Published online by Cambridge University Press: 13 July 2017
Social and behavioral signals carry invaluable information regarding how audiences perceive the multimedia content. Assessing the responses from the audience, we can generate tags, summaries, and other forms of metadata for multimedia representation and indexing. Tags are a form of metadata which enables a retrieval system to find and re-find the content of interest (Larson et al., 2011). Unlike classic tagging schemes where users’ direct input is needed, implicit human-centered tagging (IHCT) was proposed (Pantic & Vinciarelli, 2009) to generate tags without any specific input or effort from users. Translating the behavioral responses into tags results in “implicit” tags since there is no need for users’ direct input as reactions to multimedia are displayed spontaneously (Soleymani & Pantic, 2012).

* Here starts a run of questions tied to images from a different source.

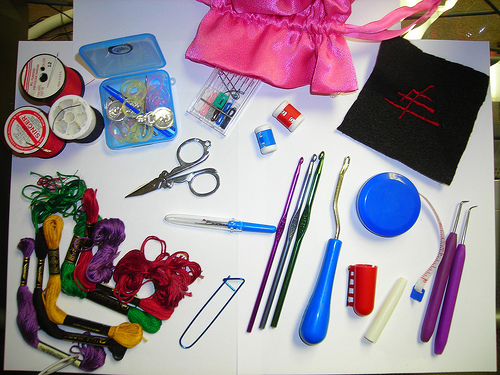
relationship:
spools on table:
[3, 50, 103, 162] [20, 5, 498, 373]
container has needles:
[29, 31, 478, 372] [243, 150, 326, 342]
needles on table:
[238, 135, 358, 365] [137, 81, 456, 364]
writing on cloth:
[375, 79, 448, 130] [335, 44, 497, 180]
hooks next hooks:
[255, 139, 301, 335] [304, 150, 328, 299]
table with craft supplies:
[21, 32, 496, 317] [17, 47, 490, 362]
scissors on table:
[127, 139, 222, 204] [459, 3, 498, 43]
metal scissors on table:
[115, 136, 222, 204] [21, 47, 483, 373]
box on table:
[77, 33, 176, 150] [20, 5, 498, 373]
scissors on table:
[127, 139, 222, 204] [79, 149, 456, 362]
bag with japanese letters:
[336, 37, 491, 190] [385, 77, 450, 127]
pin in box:
[217, 67, 242, 102] [183, 65, 264, 138]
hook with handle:
[299, 154, 351, 346] [299, 238, 341, 344]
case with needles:
[174, 55, 277, 144] [199, 97, 238, 130]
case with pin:
[174, 55, 277, 144] [211, 67, 242, 99]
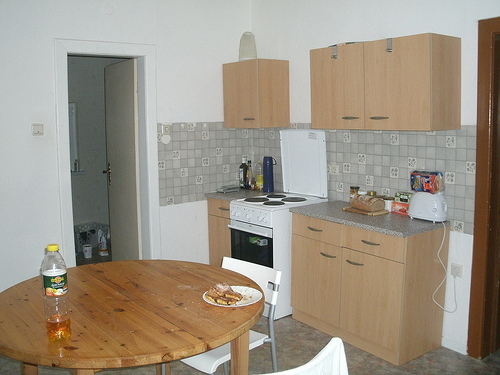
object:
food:
[205, 282, 244, 305]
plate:
[202, 285, 263, 308]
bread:
[350, 195, 385, 212]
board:
[342, 207, 389, 217]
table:
[0, 260, 265, 375]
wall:
[0, 0, 76, 295]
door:
[102, 59, 143, 262]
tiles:
[157, 122, 252, 205]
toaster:
[407, 191, 448, 223]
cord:
[432, 221, 461, 313]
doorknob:
[103, 162, 112, 186]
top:
[46, 243, 60, 252]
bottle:
[39, 242, 72, 341]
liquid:
[47, 316, 71, 337]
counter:
[345, 209, 448, 238]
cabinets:
[310, 33, 461, 131]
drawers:
[292, 212, 406, 264]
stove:
[227, 190, 328, 321]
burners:
[244, 195, 306, 206]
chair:
[180, 256, 282, 375]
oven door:
[228, 219, 274, 268]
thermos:
[263, 156, 277, 192]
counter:
[204, 183, 284, 201]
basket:
[74, 221, 109, 252]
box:
[249, 236, 269, 247]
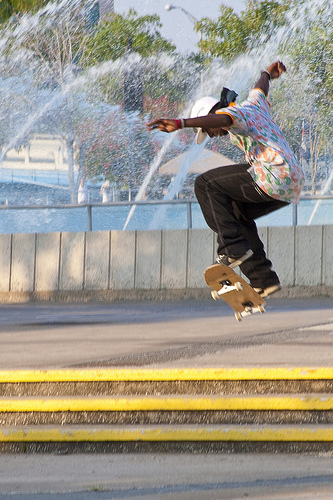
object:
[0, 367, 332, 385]
line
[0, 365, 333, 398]
step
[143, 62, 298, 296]
person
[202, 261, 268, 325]
skateboard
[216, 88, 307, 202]
shirt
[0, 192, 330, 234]
fence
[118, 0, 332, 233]
spout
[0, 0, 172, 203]
tree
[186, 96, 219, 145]
cap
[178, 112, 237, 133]
arm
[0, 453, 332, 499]
ground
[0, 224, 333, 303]
wall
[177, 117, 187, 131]
band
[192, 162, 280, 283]
pants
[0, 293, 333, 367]
sidewalk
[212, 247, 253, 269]
shoe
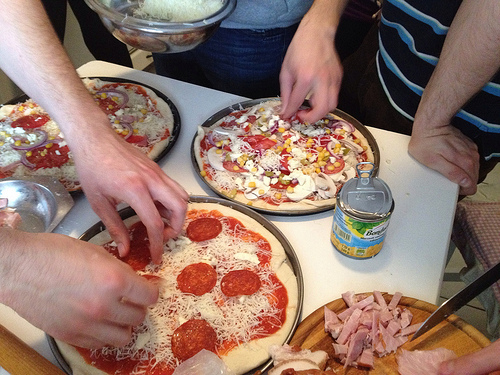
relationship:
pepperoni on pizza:
[175, 263, 218, 298] [53, 202, 295, 375]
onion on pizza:
[95, 85, 130, 117] [53, 202, 295, 375]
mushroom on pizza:
[313, 171, 337, 198] [53, 202, 295, 375]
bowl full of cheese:
[83, 0, 237, 55] [140, 1, 225, 22]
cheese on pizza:
[140, 1, 225, 22] [53, 202, 295, 375]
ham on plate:
[343, 332, 368, 373] [289, 293, 495, 374]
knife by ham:
[408, 263, 498, 347] [343, 332, 368, 373]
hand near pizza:
[72, 130, 189, 264] [53, 202, 295, 375]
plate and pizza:
[289, 293, 495, 374] [53, 202, 295, 375]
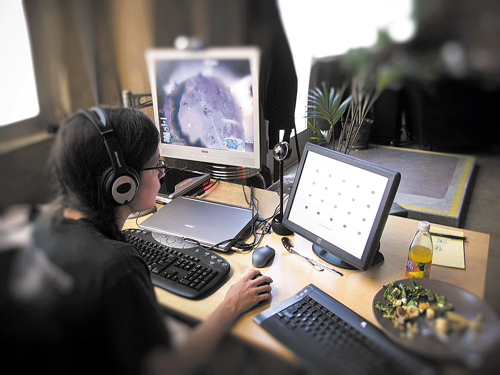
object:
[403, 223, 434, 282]
beverage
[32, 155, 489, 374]
desk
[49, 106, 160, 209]
hair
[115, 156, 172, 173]
glass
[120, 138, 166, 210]
face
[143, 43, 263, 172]
monitor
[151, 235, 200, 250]
pad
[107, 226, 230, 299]
keyboard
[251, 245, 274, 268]
mouse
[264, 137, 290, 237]
plant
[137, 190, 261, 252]
laptop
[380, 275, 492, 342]
food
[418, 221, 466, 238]
notepad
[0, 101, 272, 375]
woman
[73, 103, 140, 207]
earphone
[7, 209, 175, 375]
shirt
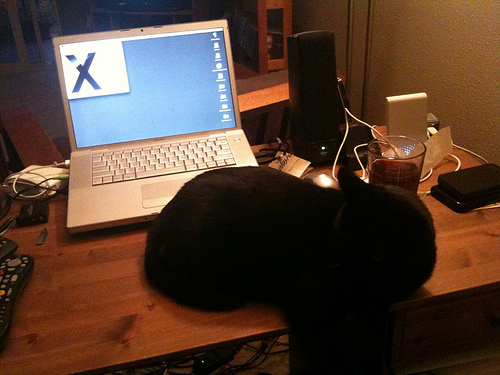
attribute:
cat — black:
[138, 159, 443, 325]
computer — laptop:
[54, 32, 242, 158]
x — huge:
[65, 48, 106, 100]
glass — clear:
[365, 132, 428, 199]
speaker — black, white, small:
[154, 25, 164, 29]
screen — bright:
[130, 53, 185, 83]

User generated explicit tags are not always assigned with the intention of describing the content and might be given to promote the users themselves (Pantic & Vinciarelli, 2009). Implicit tags have the advantage of being detected for a certain goal relevant to a given application. For example, an online radio interested in the mood of its songs can assess listeners’ emotions; a marketing company is interested in assessing the success of its video advertisements.
It is also worth mentioning that implicit tags can be a complementary source of information in addition to the existing explicit tags. They can also be used to filter out the tags which are not relevant to the content (Soleymani & Pantic, 2013; Soleymani, Kaltwang, & Pantic, 2013). A scheme of implicit tagging versus explicit tagging is shown in Figure 26.1. Recently, we have been witnessing a growing interest from industry on this topic (Klinghult, 2012; McDuff, El Kaliouby, & Picard, 2012; Fleureau, Guillotel, & Orlac, 2013; Silveira et al., 2013) which is a sign of its significance.
Analyzing spontaneous reactions to multimedia content can assist multimedia indexing with the following scenarios: (i) direct translation to tags – users’ spontaneous reactions will be translated into emotions or preference, e.g., interesting, funny, disgusting, scary (Kierkels, Soleymani, & Pun, 2009; Soleymani, Pantic, & Pun, 2012; Petridis & Pantic, 2009; Koelstra et al., 2010; Silveira et al., 2013; Kurdyukova, Hammer, & Andr, 2012);